→ RETO:
Indica, por favor, en qué mes y año fue campeón de liga el Valencia CF según el texto sobre la novela El niño de Di Stéfano.

Bragg da en el clavo, como de costumbre. Todos los aficionados al más sublime e injusto de los deportes, al juego de caballeros practicado por rufianes, hemos tenido nuestros sueños de fútbol. Sobre todo, cuando éramos niños y la vida no nos había puesto aún en nuestro sitio, que suele ser no ya el banquillo, sino el rincón de la grada más alejado del césped. Aunque fuésemos tuercebotas inmisericordes peleados con el esférico, incapaces de meterle un gol al arco iris, todos nos hemos soñado clavando en la escuadra una majestuosa volea con la camiseta de nuestro equipo puesta.
El periodista y escritor Paco Gisbert (Valencia, 1962) lleva décadas cantando goles. Pero sabe, como cualquier buen aficionado, que los que nunca se olvidan, los que quedaron incrustados para siempre en la memoria sentimental, son los cantados en la infancia. De eso trata El niño de Di Stéfano, una novela de fútbol con (sólida) coartada autobiográfica que se hunde en los meandros de la infancia para narrar una epopeya en tonos sepia, la del Valencia CF que fue campeón de liga en abril de 1971, hace medio siglo. Gisbert lleva treinta años escribiendo y hablando de cine, sexo y deporte en medios de comunicación como EL PAÍS, Interviú, La Sexta, Primera Línea o Cartelera Turia. Entre otros libros dedicados a su pasión por el deporte, ha coescrito y coordinado Ja tenim equip, una historia oficiosa del Valencia.

→ ENTRADAS PROPORCIONADAS:
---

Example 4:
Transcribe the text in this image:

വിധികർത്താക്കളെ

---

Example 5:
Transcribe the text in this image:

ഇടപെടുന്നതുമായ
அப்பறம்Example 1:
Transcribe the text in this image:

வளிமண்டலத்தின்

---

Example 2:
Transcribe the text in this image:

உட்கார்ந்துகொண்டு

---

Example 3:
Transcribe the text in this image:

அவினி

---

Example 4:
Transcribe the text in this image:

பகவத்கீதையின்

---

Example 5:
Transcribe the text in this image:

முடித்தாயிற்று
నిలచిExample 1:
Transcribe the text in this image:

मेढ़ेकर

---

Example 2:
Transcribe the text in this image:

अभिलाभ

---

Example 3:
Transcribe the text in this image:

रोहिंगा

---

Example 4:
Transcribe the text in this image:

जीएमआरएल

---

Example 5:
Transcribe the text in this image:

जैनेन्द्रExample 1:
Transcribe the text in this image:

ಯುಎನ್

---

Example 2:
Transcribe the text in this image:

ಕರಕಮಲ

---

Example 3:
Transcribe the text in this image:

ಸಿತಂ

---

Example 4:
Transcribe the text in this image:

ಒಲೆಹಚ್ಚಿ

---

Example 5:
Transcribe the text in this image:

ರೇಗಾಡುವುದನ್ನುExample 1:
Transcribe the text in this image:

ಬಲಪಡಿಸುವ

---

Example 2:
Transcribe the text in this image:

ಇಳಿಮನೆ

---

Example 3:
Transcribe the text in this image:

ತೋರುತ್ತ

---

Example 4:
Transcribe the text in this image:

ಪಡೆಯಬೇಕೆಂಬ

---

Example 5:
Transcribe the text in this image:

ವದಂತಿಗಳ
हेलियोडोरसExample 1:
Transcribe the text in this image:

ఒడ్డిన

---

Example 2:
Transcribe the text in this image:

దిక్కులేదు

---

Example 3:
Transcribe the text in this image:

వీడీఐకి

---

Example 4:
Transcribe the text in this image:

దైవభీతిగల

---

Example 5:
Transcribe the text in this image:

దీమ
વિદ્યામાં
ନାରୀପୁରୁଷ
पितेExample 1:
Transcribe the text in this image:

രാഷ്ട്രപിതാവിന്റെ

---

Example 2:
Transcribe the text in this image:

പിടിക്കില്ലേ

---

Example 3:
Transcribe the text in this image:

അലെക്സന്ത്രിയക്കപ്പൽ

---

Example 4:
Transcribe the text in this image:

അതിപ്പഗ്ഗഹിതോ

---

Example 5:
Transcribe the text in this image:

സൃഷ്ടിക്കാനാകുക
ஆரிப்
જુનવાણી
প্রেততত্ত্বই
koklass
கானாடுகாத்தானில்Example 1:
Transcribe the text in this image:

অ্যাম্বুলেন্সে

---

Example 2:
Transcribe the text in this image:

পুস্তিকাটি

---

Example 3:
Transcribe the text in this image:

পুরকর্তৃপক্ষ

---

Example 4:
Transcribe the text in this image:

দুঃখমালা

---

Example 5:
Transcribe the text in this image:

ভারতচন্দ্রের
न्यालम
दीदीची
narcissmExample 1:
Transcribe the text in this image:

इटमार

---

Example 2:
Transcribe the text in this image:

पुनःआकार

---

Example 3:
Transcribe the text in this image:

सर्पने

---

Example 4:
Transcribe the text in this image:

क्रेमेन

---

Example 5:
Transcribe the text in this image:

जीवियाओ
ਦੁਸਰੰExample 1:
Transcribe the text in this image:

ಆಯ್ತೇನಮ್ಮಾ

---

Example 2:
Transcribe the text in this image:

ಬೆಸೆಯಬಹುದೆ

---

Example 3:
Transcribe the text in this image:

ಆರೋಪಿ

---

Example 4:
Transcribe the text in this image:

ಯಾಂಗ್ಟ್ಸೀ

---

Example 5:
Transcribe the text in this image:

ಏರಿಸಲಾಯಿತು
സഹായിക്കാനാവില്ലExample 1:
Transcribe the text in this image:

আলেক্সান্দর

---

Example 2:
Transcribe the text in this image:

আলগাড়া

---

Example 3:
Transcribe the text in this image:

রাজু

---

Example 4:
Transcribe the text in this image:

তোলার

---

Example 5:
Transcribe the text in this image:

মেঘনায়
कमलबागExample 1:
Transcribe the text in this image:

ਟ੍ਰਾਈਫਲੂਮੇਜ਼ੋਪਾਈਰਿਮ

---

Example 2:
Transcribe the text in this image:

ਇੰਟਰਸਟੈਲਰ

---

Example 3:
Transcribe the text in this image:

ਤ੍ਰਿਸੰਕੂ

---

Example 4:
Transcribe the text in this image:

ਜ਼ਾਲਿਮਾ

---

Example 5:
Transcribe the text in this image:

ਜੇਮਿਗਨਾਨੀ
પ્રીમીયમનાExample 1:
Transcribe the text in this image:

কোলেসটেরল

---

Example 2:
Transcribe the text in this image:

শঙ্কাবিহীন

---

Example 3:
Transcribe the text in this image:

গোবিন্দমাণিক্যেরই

→ SALIDA ESPERADA:
En abril de 1971.